Discussion in 'Music Corner' started by tinnox, Feb 8, 2018.
The 5.1 is very nice.
Pepper in 5.1 was a disappointment.
Yes this is very interesting. One of the first things that caught my eye in the book.
I think, as you do, that Lennon was imagining the future album art. Or perhaps it could have been an idea for the poster. Maybe we can imagine a doll's house with each window illustrating one of these songs. The fact that the list was typed makes it look like the idea had been seriously considered. And it looks like Revolutions 1 or 9 weren't going to be used as an album track at this time.
That "windows"-cover (or inner fold) sounds like a likely idea actually! BTW Revolution 9 IS on the list.
Yes, it could also have been an idea for the inner fold.
And yes you're right Revolution 9 is on the list. But no Dear Prudence or Glass Onion for example. It's a bit strange.
Lennon was a bit strange!
Probably that was just an omission as this was a preliminary list or brainstorming list of some kind. Maybe he hand wrote the ideas fairly quickly and handed it to someone in the Apple Office type up.
It's one of the more fascinating pieces of the WA book for sure.
I'm looking forward to an Abbey Road book, and any and all notes or handwritten items/lyrics that are included. Maybe some notes about alternate album titles, because Paul always says they went through a few different ideas like "Everest" and "Billy's Left Boot" and none of them stuck.
Or maybe it was considered for another film or some music videos they had in mind...
The descriptions next to the song titles might look like promo film scenes.
That thought came up too - but I think the ideas are a bit slim for a promo and rather suggest an image of sorts.
Ah yes, maybe it could also be early ideas for the album's collage poster.
Still my fav fab album, but still have little desire to listen to the 2018 version. 2009 CD is still my go-to
IS this actually John`s handwritting?
Anyway, if we assume that this paper is all there is and that there never was a page two I have a theory that doesn`t fully work but might be worth consideraton:
This list was an early collection of current songs typed (and also possibly adjorned with notes) between August 22 (recording date of Back in the USSR) and August 28 (recording date for Dear Prudence).
It contains songs that are either:
- already recorded or
- considered for recording at this stage and that are known to have been composed already (via India/Kinfauns)
It does NOT include:
- songs composed and/or recorded later
(however amongst those are ALSO some India/Kinfauns songs that might simply not been thought of at this moment or already excluded on purpose)

◆ RAW DATA ◆
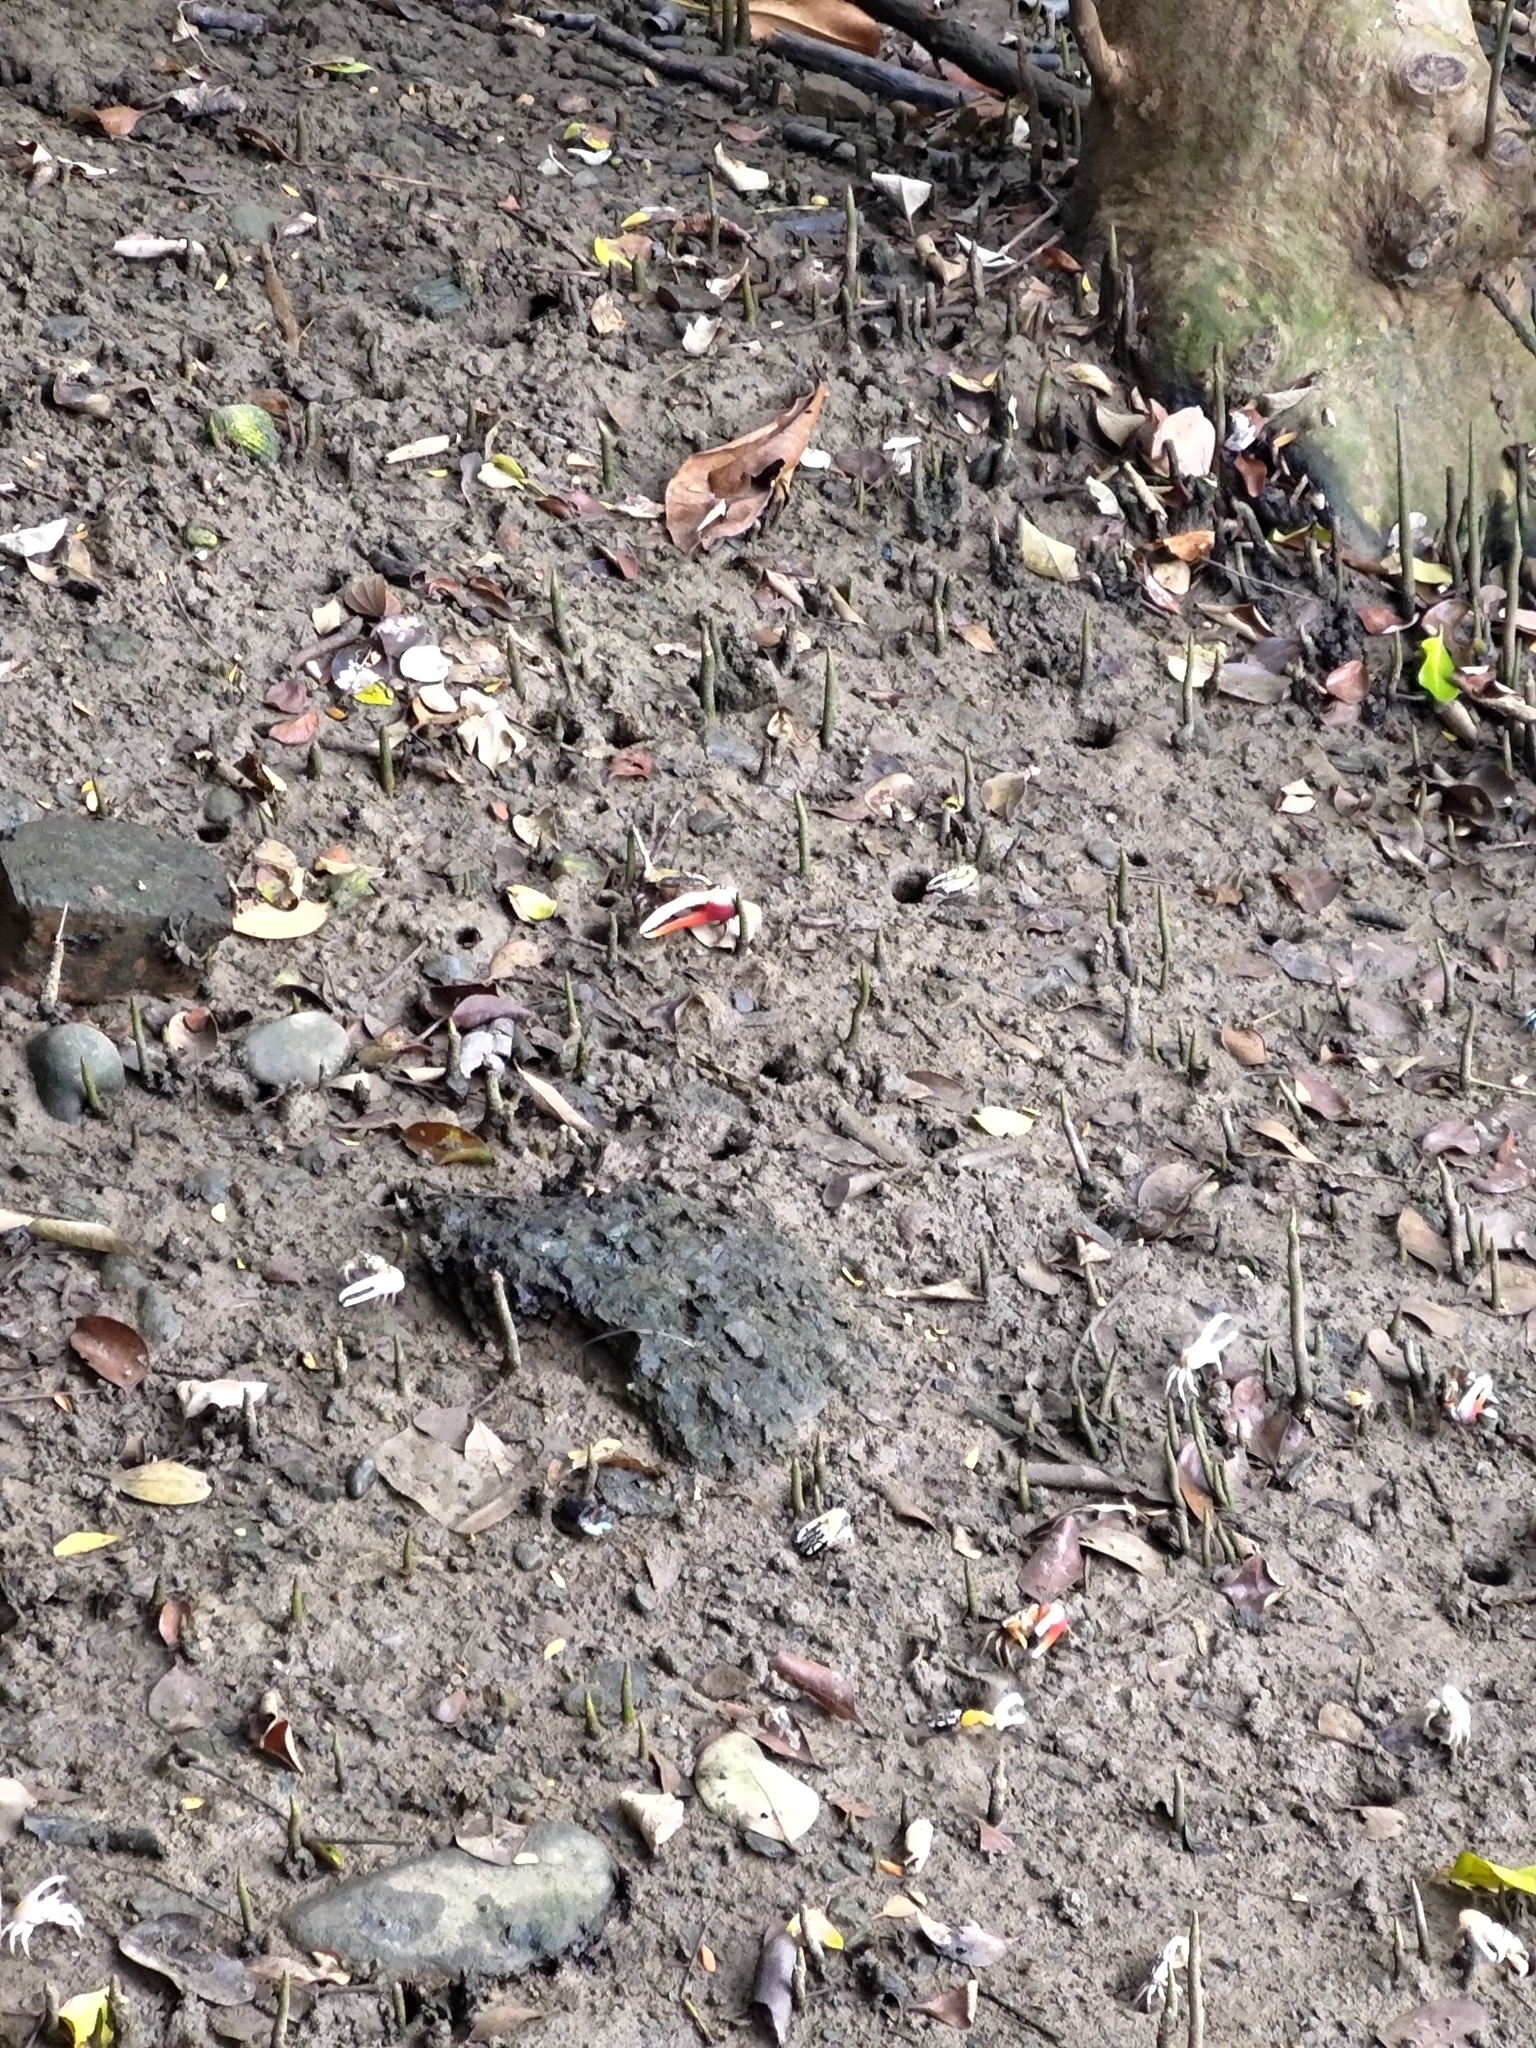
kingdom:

◆ REQUIREMENT A ◆
In the forum discussion about the Beatles' typed song list, which alternate album titles does Paul always say they considered?
◆ REQUIREMENT B ◆
Rewrite the forum discussion about the Beatles' typed song list from "Yes, it could" to "had in mind...", changing "Abbey Road" to "Let It Be".
◆ REQUIREMENT C ◆
Write what comes next in the forum discussion about the Beatles' typed song list, picking up from its last sentence.

◆ ANSWER A ◆
"Everest" and "Billy's Left Boot"

◆ ANSWER B ◆
Yes, it could also have been an idea for the inner fold.
And yes you're right Revolution 9 is on the list. But no Dear Prudence or Glass Onion for example. It's a bit strange.
Lennon was a bit strange!
Probably that was just an omission as this was a preliminary list or brainstorming list of some kind. Maybe he hand wrote the ideas fairly quickly and handed it to someone in the Apple Office type up.
It's one of the more fascinating pieces of the WA book for sure.
I'm looking forward to an Let It Be book, and any and all notes or handwritten items/lyrics that are included. Maybe some notes about alternate album titles, because Paul always says they went through a few different ideas like "Everest" and "Billy's Left Boot" and none of them stuck.
Or maybe it was considered for another film or some music videos they had in mind...

◆ ANSWER C ◆
- songs set aside for singles or other artists
Let`s go through the songs as they appear on the paper and see where this theory works (and where it doesn`t):
I`m so tired (not recorded yet but considered - yes we start with a bit of an exception to the rule)
Don`t pass me by
Everybody`s got something to hide ...
(note: except *Yer Blues this is the exact chronological recording order for songs #3-#7 of the WA sessons)
Wild Honey Pie (more on that later)
*Mother Nature`s Son
Back in the USSR
(note: exept *Mother Nature`s Son again a batch like above; songs #17-#19)
While My Guitar Gently Weeps
(note: another batch, songs #10-#14. Hey Jude would have been #12 but is excluded due to have been already picked for the single)
Cry Baby Cry
(songs #8-#9 in reversed order)
What`s the new mary jane
(recorded far apart - songs #2 and #16 - but a batch in so far as they are somehow unloved John-freak-out items, one making it despite resistance, the other not. Consider these being added to end of the list as far as songs already recorded go)
*Child of Nature
Happiness is a warm gun
The continuing story of Bungalow Bill
(none of these recorded yet but known via India/Kinfauns and considered. All will make it except *Child of Nature)
Maxwell`s Silver Hammer
(again known via India/Kinfauns, still considered for recording at this point but ultimatly delayed until AR).
So far for part one. As I said: all these have been recorded before August 28.
No let`s do the reverse check - first the songs that were recorded within above time-frame but did NOT make it into that list:
(this is a puzzler. Was there some thinking along the line of "we already have the fast one on the single - no need for the slow one on the album"? Would John have been happy with that?)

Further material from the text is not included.